The calculation of the fully diluted revenue and capital returns per ordinary
share are carried out in accordance with Financial Reporting Standard No.14,
Earnings per Share. For the purposes of calculating diluted revenue and
capital returns per share, the number of shares is the weighted average used
in the basic calculation plus the number of shares deemed to be issued for no
consideration on exercise of all warrants, by reference to the average price
of the ordinary shares during the year. The calculations indicate that the
exercise of warrants would result in a weighted average number of shares of
169,128,234 (2000: 164,986,341).
2. 2000 Accounts
The figures and financial information for the period ended 30 April 2000 are
an extract of the latest published accounts of the Group and do not constitute
the statutory accounts for that year. Those accounts have been delivered to
the Registrar of Companies and included the report of the auditors which was
unqualified and did not contain a statement under either section 237(2) or
section 237(3) of the Companies Act 1985.
3. 2001 Accounts
The preliminary figures for the year ended 30 April 2000 are an extract from
the Group's accounts for that period and do not constitute the statutory
accounts for that year.
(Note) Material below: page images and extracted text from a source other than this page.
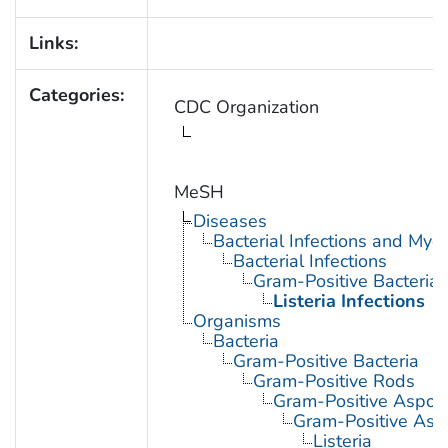
Links:
Categories:
CDC Organization
MeSH
Diseases
Bacterial Infections and Myc
Bacterial Infections
Gram-Positive Bacterial 
Listeria Infections
Organisms
Bacteria
Gram-Positive Bacteria
Gram-Positive Rods
Gram-Positive Aspor
Gram-Positive Asp
Listeria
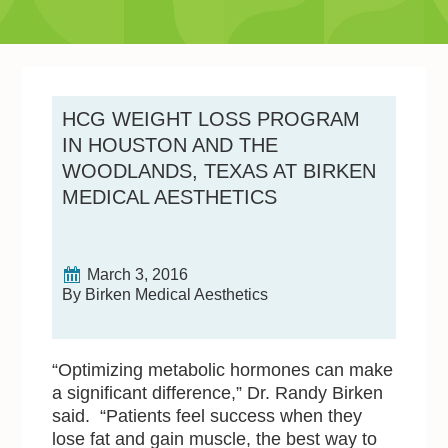
HCG WEIGHT LOSS PROGRAM
IN HOUSTON AND THE
WOODLANDS, TEXAS AT BIRKEN
MEDICAL AESTHETICS
March 3, 2016
By Birken Medical Aesthetics
“Optimizing metabolic hormones can make
a significant difference,” Dr. Randy Birken
said. “Patients feel success when they
lose fat and gain muscle, the best way to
These accounts have not yet been delivered to the
Registrar of Companies, nor have the Auditors yet reported on them.
4. Basis of consolidation
The Group accounts consolidate the accounts of the Company and its wholly
owned subsidiary undertaking, PCT Finance Limited.
5. Reconciliation of Group operating revenue to net cash
outflow from operating
activities
30 April 2001 30 April 2000
£'000 £'000
Net loss before interest payable and taxation (6,367) (40,674)
Decrease/(increase) in accrued income 91 (179)
Increase in other debtors (1,066) (38)
(Decrease)/ increase in other creditors (45,748) 40,772
UK income tax deducted at source 6 (18)
Overseas withholding tax suffered (53) (56)
Script dividends included in investment income (12) (19)
------------- -------------
Net cash outflow from operating activities (53,149) (212)
======= =======
6. Annual General Meeting
The full annual report and accounts will be posted to shareholders in late
June 2001 and copies will be available thereafter from the Company Secretary
at the Company's Registered Office, Cayzer House, 30 Buckingham Gate, London
SW1E 6NN. The Annual General Meeting will be held at 12.00 noon on Thursday
26 July 2001 at The Gibson Hall, Bishopsgate, London.